I've been dreaming some lately of how my life would look if I didn't have to be so busy trying to make enough money to help pay our bills. I think first of our Young Marrieds' group and how much more time I would have to invest in planning for it, as well as investing more time in the great people who come. I want to have the time to really get to know some of the people I don't know very well. To say "what are you doing this morning? come over and we can talk while the kids play". That sounds like heaven. Besides just having time for friends, I have a dream of pastoring...really pastoring. I love people. I love knowing people. Knowing what makes them happy, what is really hard in their life right now, and how I can be an encouragement to them.

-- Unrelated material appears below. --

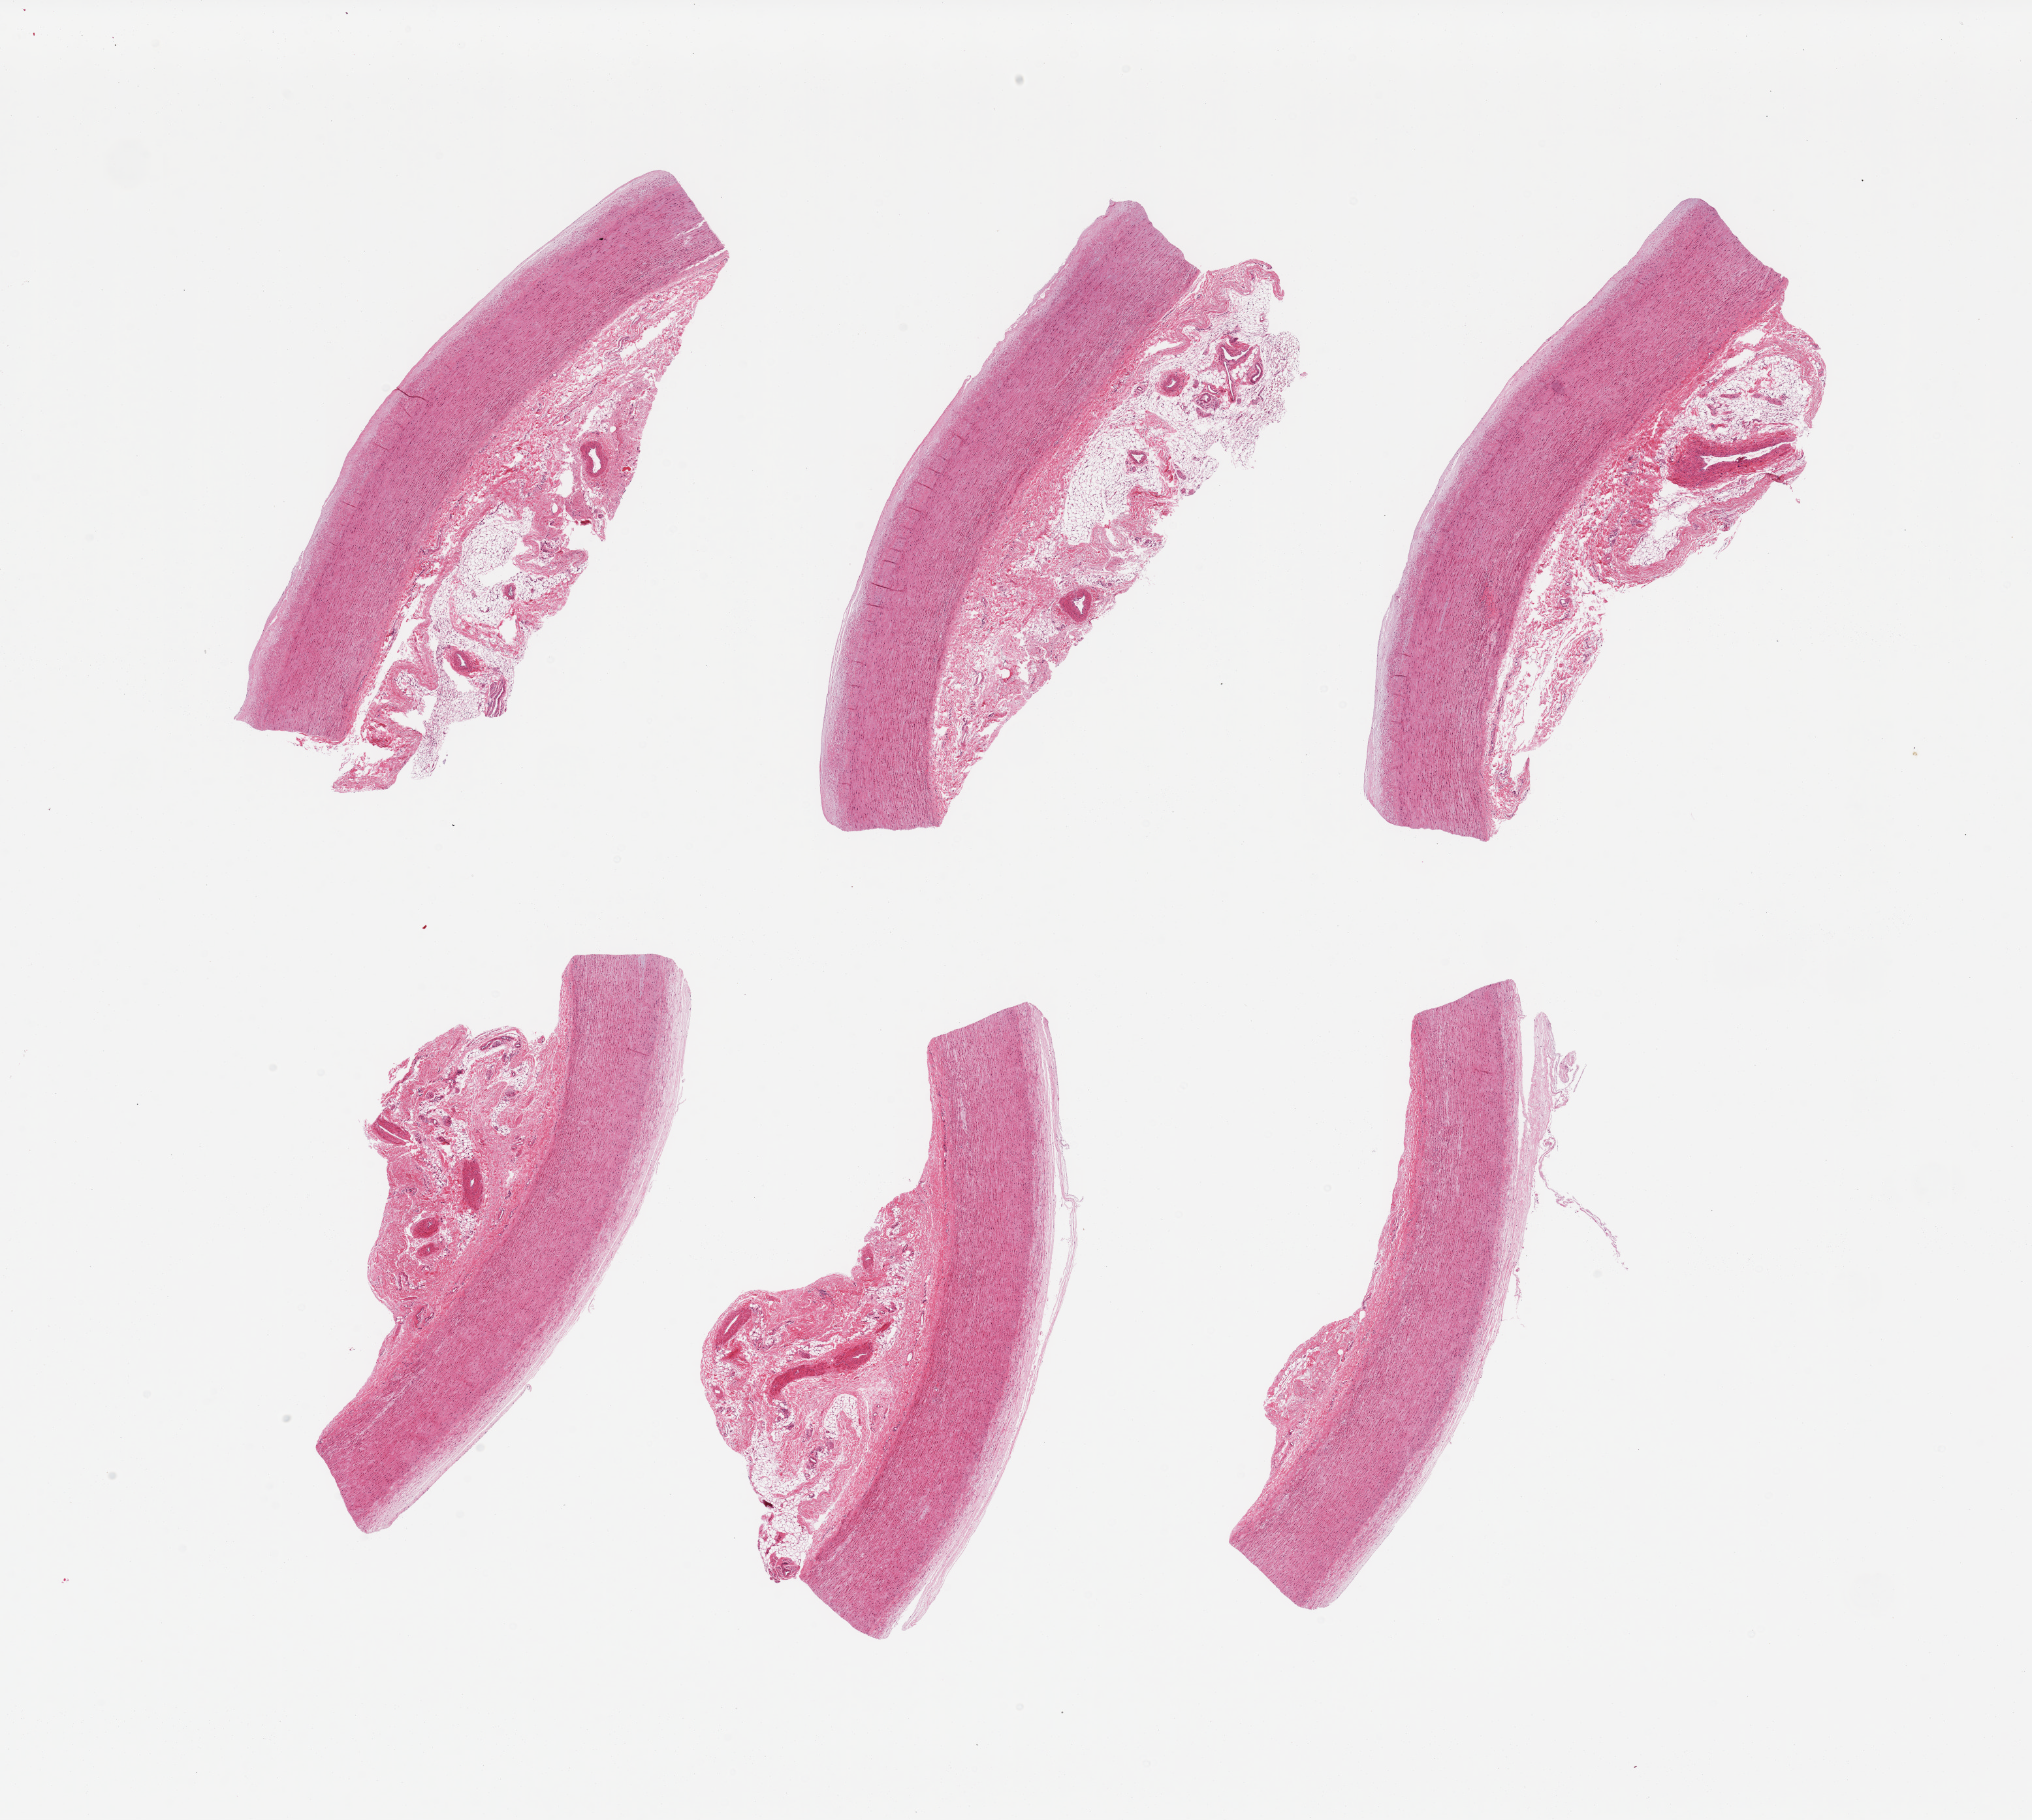
Whole-slide image, H&E stain, shown as a low-resolution overview of the whole scanned area (about 24.6 x 22.0 mm, slide scanned at 20x). PAXgene-fixed, paraffin-embedded tissue. Target tissue: aorta. Donor tissue sample. Donor sex: male.
Reviewer comment on this tissue sample: 6 pieces; early atherosis; up to 2.6mm attached adventitia with fat.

I've been so busy, I feel like I've lost some of my joy. The joy that comes when you're doing what you love and feeling fulfilled by it. Being a mom is really fulfilling for me. However, being a mom that is too busy and too stressed about getting everything done is just sad. Being a good friend is fulfilling for me. Being a friend that doesn't have time to hang out is terribly frustrating. I could go on...this way of feeling has been my life for the last two years.
I know that God does things in seasons and I know that the seasons are getting ready to change. I'm kind of saying this in faith because I know it in my spirit but I just haven't seen with my eyes what it's going to look like or how it's going to happen. I know that I'm always going to be "busy" with something. I'm just ready for it to not be at ridiculous levels and to be busy doing things that are more fulfilling for me than the Kids' Directory.
I always feel like I could write so much more but I guess I'll leave it at that since I should go to bed.
1 comment:
Christine-this is a great post. I know that God will show you guys specifically just what to strip away and what to put more effort into in order to get to that place of peace and simplicity that he desires for all of us. THe fact that you are even working towards it is a beautiful thing. This is a good journey for you guys, I know it.